Brushing unceremoniously past his informant, he was with the Scotch surgeon before Miss Nuttall had recovered from her surprise, or Madame from her stupor.

Mr. Campbell was quickly on his way to attend his new patient, and Jabez speeding towards the top of Market Street. There he hired a Hackney coach from the stand, close as he was to home, and drove straight to Dr. Hull’s. He bore the doctor from his unfinished dinner with impetuosity, brooking no delay. They found Augusta Ashton faint, pale, but restored to consciousness, in Madame’s own dingy parlour, where the author of the mischief was doing her best to put a favourable colour on the disaster.

CHAPTER THE TWENTY-FIFTH.
RETROSPECTIVE.

THE collar-bone was broken; there was no mistake about that; but Jabez, mindful of Mrs. Ashton’s protracted anxiety, lingered no longer where he would fain have remained than to see the surgeon prepare—under Dr. Hull’s supervision—to reduce the fracture; a delicate process, since to the collar-bone no splints can be applied.

Augusta’s affection for her mother overcame her pain.

“You will be careful how you tell mamma, Jabez, I know; do not frighten her more than you can help; she will be so terribly distressed,” faintly murmured she, as he again departed.

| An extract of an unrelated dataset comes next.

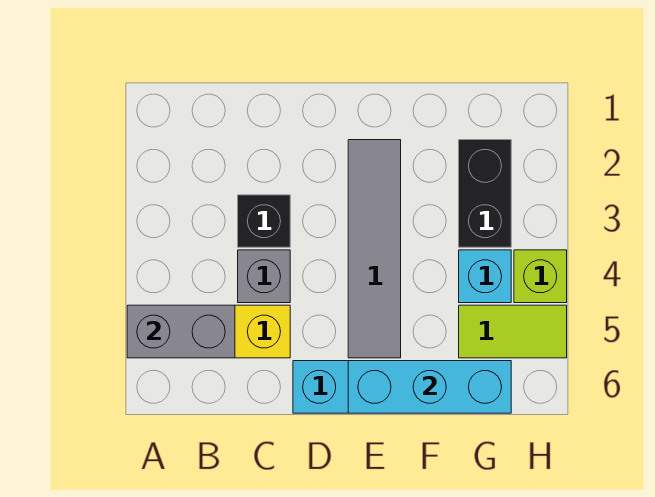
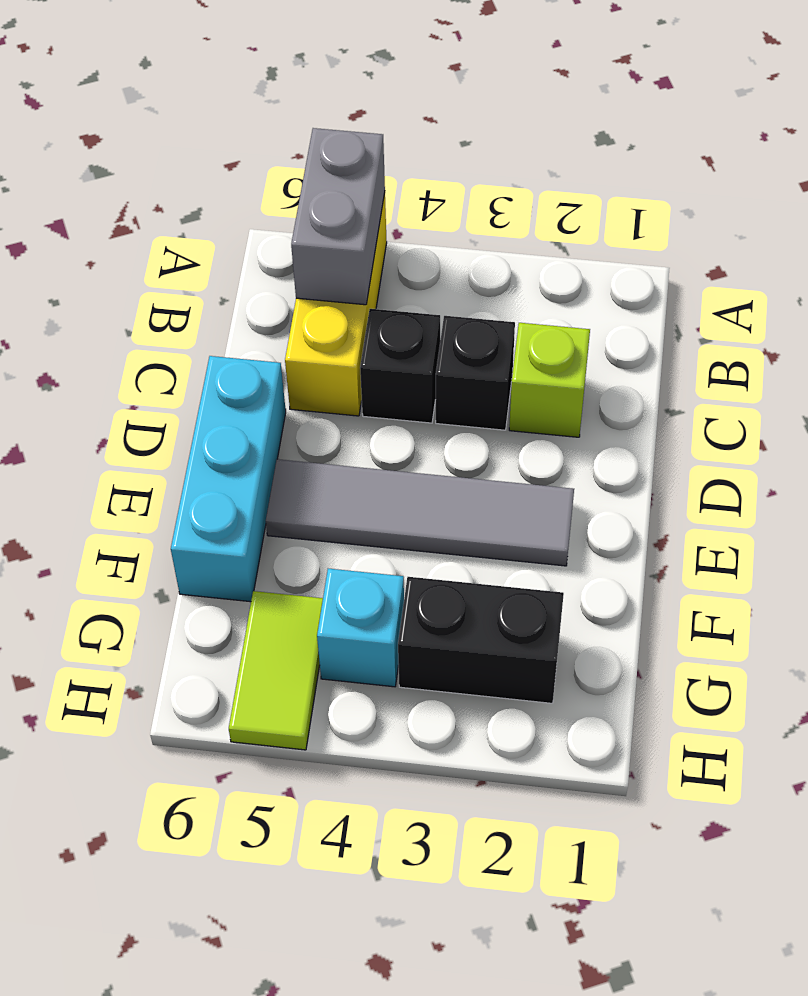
grey 1x1 brick [238,250,290,303] -> black 1x1 brick [360,309,440,423]
cyan 1x3 brick [348,361,511,413] -> none
lime 1x1 brick [514,250,567,303] -> lime 1x1 brick moved to [509,323,590,437]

With all his haste and care, so much time had been spent, Mrs. Ashton’s fears had already conjured up all manner of evils, all of course wide of the mark. That something was wrong she felt assured, and he found her dressing to follow her dilatory messengers. The stoppage of the coach and his evident agitation were confirmatory; but the absolute facts roused as much indignation as grief.

Yet Mrs. Ashton never forgot herself; and though the waiting coach bore her to Bradshaw Street, to add her maternal reproaches to the wrathful utterances of Cicily, the rough rebukes of Dr. Hull, and the prickings of Madame Broadbent’s own conscience, the natural dignity of her manner more overawed and impressed the resentful schoolmistress than all which had gone before. She was as profuse in apologies as in extenuating pleas, but she was not prepared to combat Mrs. Ashton’s proverbial argumentation.

“Facts are stubborn things, madam, and she who cannot govern herself is not fit to govern others.”